Published online by Cambridge University Press: 01 January 2024
Though the details of face-to-face talk and interaction have been studied in Anglo American and British courtrooms, few attempts have been made to extend similar analyses to the study of contemporary indigenous and (post)colonial legal institutions that continue to employ legal processes informed by both Anglo-style adversarial notions of law and “local” notions of law, culture, and tradition. Using methods of legal discourse analysis and language ideology studies, this article investigates how interlocutors in a hearing before the courts of the Hopi Indian Nation construct discourses of tradition and Anglo American jurisprudence in multiple and competing ways, and for significant sociopolitical effect. An argument is thus made for attending to the microdetails of sociolegal interactions as an important site for exploring the complex articulations between the contemporary lives of indigenous peoples and the laws with which they are imbricated.
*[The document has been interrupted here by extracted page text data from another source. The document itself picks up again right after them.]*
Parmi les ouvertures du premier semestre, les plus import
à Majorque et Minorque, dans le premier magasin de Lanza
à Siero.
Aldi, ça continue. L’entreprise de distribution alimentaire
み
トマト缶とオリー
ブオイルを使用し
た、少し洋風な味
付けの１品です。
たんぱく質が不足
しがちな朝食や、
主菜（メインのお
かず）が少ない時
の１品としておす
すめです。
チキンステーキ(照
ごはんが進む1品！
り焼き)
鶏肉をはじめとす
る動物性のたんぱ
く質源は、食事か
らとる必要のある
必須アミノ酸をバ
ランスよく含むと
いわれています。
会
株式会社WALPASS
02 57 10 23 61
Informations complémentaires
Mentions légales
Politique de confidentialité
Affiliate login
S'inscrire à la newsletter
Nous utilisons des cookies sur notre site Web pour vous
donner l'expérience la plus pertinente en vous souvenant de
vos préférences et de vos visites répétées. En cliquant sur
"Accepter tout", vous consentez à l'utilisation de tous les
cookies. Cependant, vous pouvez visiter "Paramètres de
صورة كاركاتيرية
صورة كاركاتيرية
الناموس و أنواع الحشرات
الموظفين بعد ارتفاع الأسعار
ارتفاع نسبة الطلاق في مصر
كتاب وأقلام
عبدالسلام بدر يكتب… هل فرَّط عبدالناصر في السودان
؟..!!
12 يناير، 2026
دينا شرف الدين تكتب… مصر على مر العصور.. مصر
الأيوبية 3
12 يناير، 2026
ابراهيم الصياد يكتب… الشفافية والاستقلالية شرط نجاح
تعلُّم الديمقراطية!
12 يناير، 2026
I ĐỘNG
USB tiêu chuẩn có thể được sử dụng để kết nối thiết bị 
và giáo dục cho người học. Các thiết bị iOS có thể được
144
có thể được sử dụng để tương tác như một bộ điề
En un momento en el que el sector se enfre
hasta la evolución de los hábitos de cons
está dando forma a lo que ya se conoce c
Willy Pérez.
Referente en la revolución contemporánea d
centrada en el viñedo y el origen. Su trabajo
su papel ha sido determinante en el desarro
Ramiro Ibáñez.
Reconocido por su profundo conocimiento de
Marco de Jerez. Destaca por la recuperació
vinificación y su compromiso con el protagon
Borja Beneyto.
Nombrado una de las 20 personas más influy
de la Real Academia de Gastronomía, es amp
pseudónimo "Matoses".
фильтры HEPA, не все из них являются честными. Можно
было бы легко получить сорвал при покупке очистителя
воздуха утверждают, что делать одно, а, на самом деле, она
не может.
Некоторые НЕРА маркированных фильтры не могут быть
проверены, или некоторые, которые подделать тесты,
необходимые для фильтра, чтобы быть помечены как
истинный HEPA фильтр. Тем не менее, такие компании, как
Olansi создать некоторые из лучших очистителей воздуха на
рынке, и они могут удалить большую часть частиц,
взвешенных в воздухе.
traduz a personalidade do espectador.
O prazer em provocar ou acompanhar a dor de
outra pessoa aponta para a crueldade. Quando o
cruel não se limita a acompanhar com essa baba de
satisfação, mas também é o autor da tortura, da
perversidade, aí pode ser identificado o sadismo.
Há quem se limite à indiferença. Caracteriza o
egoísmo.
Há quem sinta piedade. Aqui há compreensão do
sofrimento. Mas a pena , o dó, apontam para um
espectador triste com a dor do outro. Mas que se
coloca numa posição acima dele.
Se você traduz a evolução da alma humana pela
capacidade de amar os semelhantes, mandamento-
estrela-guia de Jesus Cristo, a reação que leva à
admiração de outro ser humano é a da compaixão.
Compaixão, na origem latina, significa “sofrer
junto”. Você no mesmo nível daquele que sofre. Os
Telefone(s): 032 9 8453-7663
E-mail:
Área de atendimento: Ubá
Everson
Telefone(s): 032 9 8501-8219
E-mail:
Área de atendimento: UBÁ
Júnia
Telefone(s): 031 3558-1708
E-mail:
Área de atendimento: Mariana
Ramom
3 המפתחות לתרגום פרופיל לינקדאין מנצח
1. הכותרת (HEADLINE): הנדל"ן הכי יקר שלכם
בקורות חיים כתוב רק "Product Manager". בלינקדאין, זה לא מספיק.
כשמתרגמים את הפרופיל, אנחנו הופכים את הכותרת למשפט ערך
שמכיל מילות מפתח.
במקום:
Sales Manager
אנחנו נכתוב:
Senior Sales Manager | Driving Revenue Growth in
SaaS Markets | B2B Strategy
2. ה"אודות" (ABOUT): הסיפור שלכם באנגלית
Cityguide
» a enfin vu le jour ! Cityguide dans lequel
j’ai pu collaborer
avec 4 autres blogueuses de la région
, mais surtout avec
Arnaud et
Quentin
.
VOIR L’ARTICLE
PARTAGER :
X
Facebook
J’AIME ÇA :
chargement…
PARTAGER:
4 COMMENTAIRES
The research and preparation of this manuscript was undertaken with support from a National Science Foundation Graduate Research Fellowship and a UCLA Institute of American Cultures Predoctoral Research Grant. I would like to thank Paul V. Kroskrity, Alessandro Duranti, and Sally Merry for their helpful comments and critiques of earlier versions of this article. Of course, all remaining errors are mine alone. I would also like to thank members of the Hopi Tribe and the Hopi Tribal Court, who wish to remain nameless, for their hospitality and graciousness during my periods of research on the Hopi Reservation. I am honored by their friendship and collegiality.